Viewpoints: Adding Gene-Editing in Draft Civil Law

April 20, 2019
Editor: Sandy Zhu

Viewpoints: Adding Gene-Editing in Draft Civil Law

Genetics research, conceptual artwork. [Photo provided to CHINA DAILY]

On Saturday, a new item was added to China's draft civil law, which puts all medical and scientific research related to human genes and embryos under stricter regulation. Two experts shared their views with China Daily's Zhang Zhouxiang:

One major change this time is that embryos are clearly included in the draft regulation. Actually, gene-editing of embryos deserves more attention than gene-editing of adults or children.

First, gene-editing of embryos might more easily get out of control and pose more risks to the society. The safety of gene-editing for embryos remains unknown and the availability limit of the technology needs to be confirmed.

The birth of the twin gene-edited babies in November 2018 sounded an alarming bell to all. If the embryos with edited genes are born, how should we protect their rights as citizens? Will they suffer from discrimination? Who will be responsible if the gene-editing causes health problems?

All these questions need answers. The draft amendment comes in time because, if passed, it will provide better regulations of the gene-editing activities over embryos.

Besides, the draft law did not list clearly the definition of gene-edited embryos. Technically speaking, if a fertilized egg is genetically edited and grows into an embryo, the total process should be considered gene-editing of embryo and put under the regulation of the law.

Zhang Dake, an associate researcher at Beijing Institute of Genomics, Chinese Academy of Sciences

In the past, "health rights" mainly referred to the right to stay healthy and free from injuries.
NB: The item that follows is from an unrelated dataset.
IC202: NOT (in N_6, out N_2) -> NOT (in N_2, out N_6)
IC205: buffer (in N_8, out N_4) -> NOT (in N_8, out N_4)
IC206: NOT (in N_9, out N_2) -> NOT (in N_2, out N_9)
The draft amendment this time follows the latest progresses in genetic technologies by extending its definition to cover genetic resources, and will be a guiding principle for relevant disputes in the future.

More importantly, the civil code is a guiding law for all laws in the civil sector. If the draft amendment passes, more related laws, regulations as well as standards will be amended or drafted in the future, which is a major progress in legislation.

A highlight of the draft amendment is the embryos. Currently domestic laws do not view embryos as independent persons, yet in judicial practices their personal rights are still under protection of law as part of the personal rights of their parents. If the draft amendment passes, embryos will enjoy better protection of rights in the future.